Per a standard formula of 110 people living on each acre of land, Islamabad’s population could rise to 12 million once all four zones are fully developed.

Supply issues hindering development

The water supply situation is such that officials now believe it is among the main obstacles to expanding residential sectors in the capital.

“The scarcity of water, especially that of potable water, remains one of the major issues and obstacles for opening new sectors in Islamabad,” an official at Islamabad Metropolitan Corporation’s (IMC) water directorate told The Express Tribune.

The issue of water in the capital, though, seems to be cyclical.

While the city’s administration has been struggling to meet existing demand for water, at the same time the population of the capital has been increasing at a rate of over five per cent per year to 1.75 million today – hence increasing the demand for water every year.

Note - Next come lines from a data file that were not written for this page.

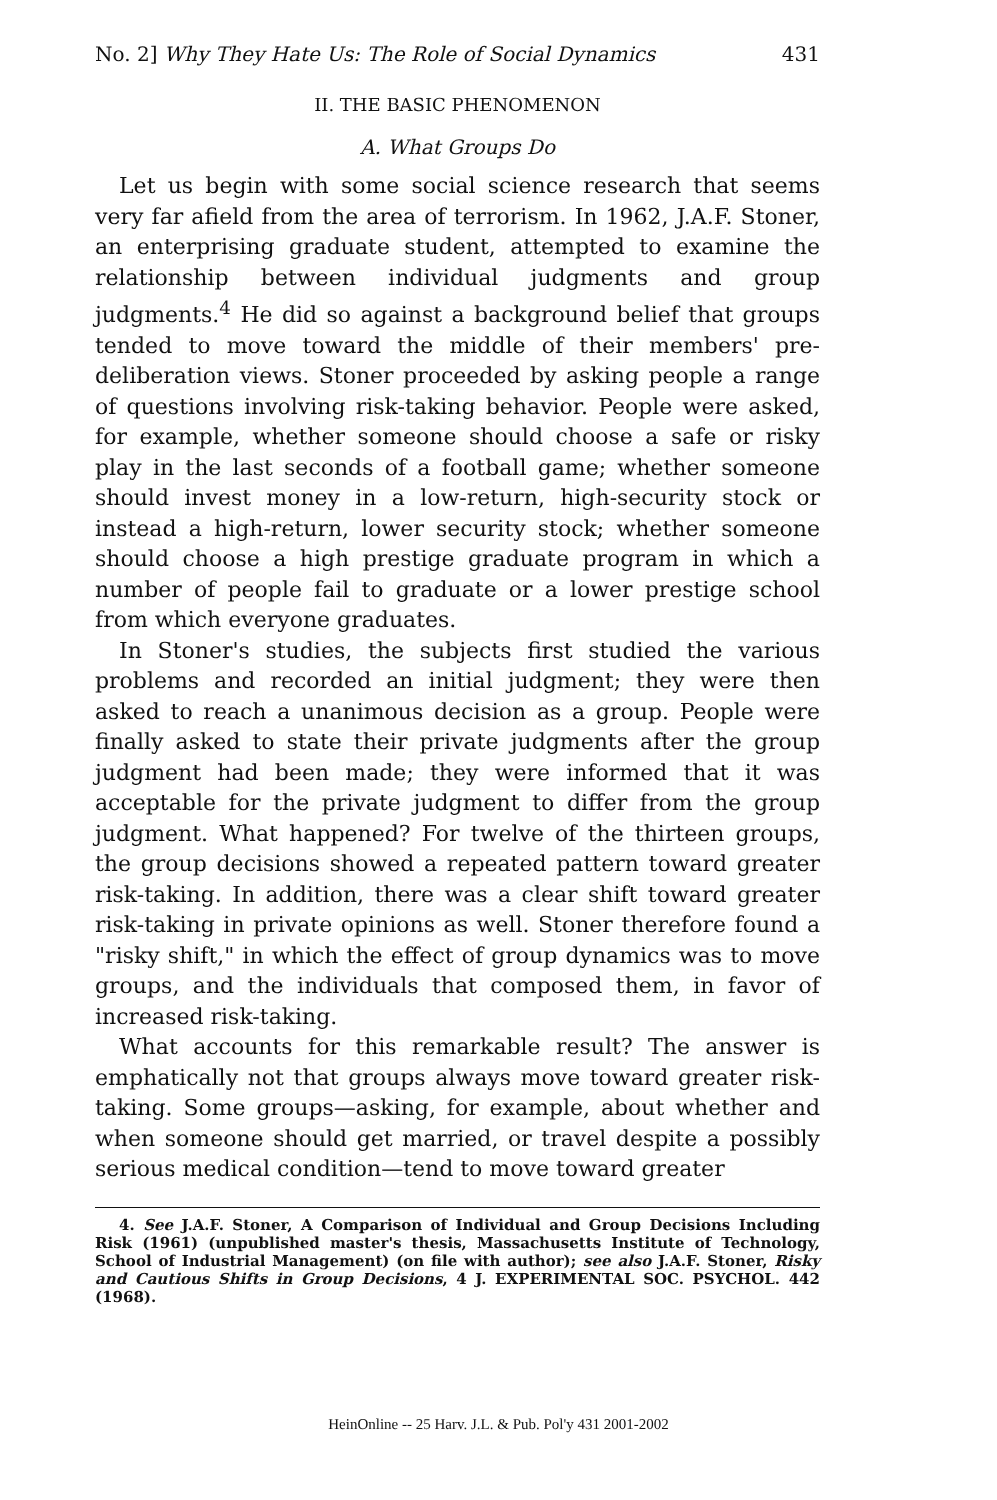No. 2] Why They Hate Us: The Role of Social Dynamics 431
II. THE BASIC PHENOMENON
A. What Groups Do
Let us begin with some social science research that seems very far afield from the area of terrorism. In 1962, J.A.F. Stoner, an enterprising graduate student, attempted to examine the relationship between individual judgments and group judgments.<sup>4</sup> He did so against a background belief that groups tended to move toward the middle of their members' pre-deliberation views. Stoner proceeded by asking people a range of questions involving risk-taking behavior. People were asked, for example, whether someone should choose a safe or risky play in the last seconds of a football game; whether someone should invest money in a low-return, high-security stock or instead a high-return, lower security stock; whether someone should choose a high prestige graduate program in which a number of people fail to graduate or a lower prestige school from which everyone graduates.
In Stoner's studies, the subjects first studied the various problems and recorded an initial judgment; they were then asked to reach a unanimous decision as a group. People were finally asked to state their private judgments after the group judgment had been made; they were informed that it was acceptable for the private judgment to differ from the group judgment. What happened? For twelve of the thirteen groups, the group decisions showed a repeated pattern toward greater risk-taking. In addition, there was a clear shift toward greater risk-taking in private opinions as well. Stoner therefore found a "risky shift," in which the effect of group dynamics was to move groups, and the individuals that composed them, in favor of increased risk-taking.
What accounts for this remarkable result? The answer is emphatically not that groups always move toward greater risk-taking. Some groups—asking, for example, about whether and when someone should get married, or travel despite a possibly serious medical condition—tend to move toward greater
4. See J.A.F. Stoner, A Comparison of Individual and Group Decisions Including Risk (1961) (unpublished master's thesis, Massachusetts Institute of Technology, School of Industrial Management) (on file with author); see also J.A.F. Stoner, Risky and Cautious Shifts in Group Decisions, 4 J. EXPERIMENTAL SOC. PSYCHOL. 442 (1968).
HeinOnline -- 25 Harv. J.L. & Pub. Pol'y 431 2001-2002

This increased population and thus demand adds to the water supply burden of the capital and hence adding to delays in opening new residential sectors to house the grown population.

“Water sources in the capital city have not been developed since 1980, except for the Kanpur Dam which was developed in 2004 and only partly shares the burden of water supply to the urban areas of Islamabad,” the official said.

Solution

To cater the growing shortfall in supplying potable water to an ever-expanding population, the federal cabinet had as far back as 2004 had decided to implement a long-term strategy whereby future water requirements would be met by developing additional water sources.

The focus was thus set on two major water sources – the Indus River from Tarbela Dam and the Jhelum River from Mangla Dam.

The CDA tasked MM Pakistan and Mott McDonald (UK) in 2005 to devise case studies.

“Tarbela lake was found to be the optimal choice to meet the current demand of 200 mgd in addition to meeting any future requirements of the twin cities,” CDA Spokesman Mazhar Hussain said.

“The Council of Common Interests in June 2011 approved water allocation of 400 cusecs for phase-I,” he said, adding that the study suggested that around $1.2 billion would be required for implementing the project.”

Published in The Express Tribune, May 6th, 2017.